Thank you, I knew British and American Newspeak would deviate a bit. I should have used a thesaurus.

7 hours ago, mormont said:

1. He is not Theresa May. Being not Theresa May, he can sell the 'get Brexit done' line in a way she could never have done. Johnson can credibly appear as the 'new broom', appealing to everyone to bring an end to delay: May, having been in charge of that delay, never could have done that. 

So long as this remains the case, Johnson's calculation has been that people will accept things they would not have accepted a year ago, in the interests of being seen to bring things to a conclusion, and won't look too closely at details. But this advantage is temporary and relies on him appearing dynamic and creating a sense of forward momentum, which he's clearly been trying to do. This delay is therefore very dangerous for him. 

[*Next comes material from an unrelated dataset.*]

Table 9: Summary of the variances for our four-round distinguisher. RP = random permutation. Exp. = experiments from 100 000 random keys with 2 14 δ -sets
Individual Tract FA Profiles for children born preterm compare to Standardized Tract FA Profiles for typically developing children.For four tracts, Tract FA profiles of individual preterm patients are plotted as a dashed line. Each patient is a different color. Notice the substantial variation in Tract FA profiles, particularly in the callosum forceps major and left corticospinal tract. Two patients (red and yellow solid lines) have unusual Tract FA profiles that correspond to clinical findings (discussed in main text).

That's part of the answer. However, I think equally important is that this apparent dynamic (no matter how fake) prevents to some degree a closer examination. It's a bit dificult to do a post mortem, while the body is still twitching if you will.

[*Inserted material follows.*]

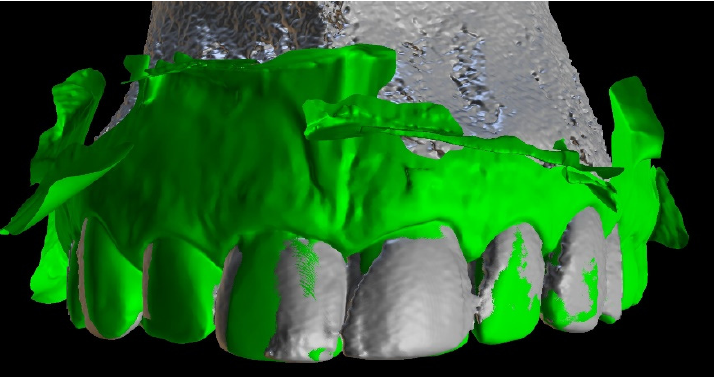
Figure 3. Image presenting aligned files of patient’s CBCT data and intraoral scan.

Part of May's problem was that she had a shred more integrity than Johnson (it's a low bar) and let her deal be examined. As untransparent as her administration was during the negotiation process, she had at least put her child on public display once the negotiation phase was done. Johnson brought his deal home, wrapped it in clothes, so you could not see its ugly face and wanted to MPs to just vote for it as the most beautiful baby out there. The dynamic like everything about Boris is of course just fake. He can push the pram as hard as he wants, as he is still pushing it on a tread mill and not really moving things forward. It's time other groups (opposition MPs and journalists) stop chasing him on that treadmill and start to talk about the contents of the deal more. The legislation is out there now. Just because Johnson pulled the legislation, doesn't mean the content is gone.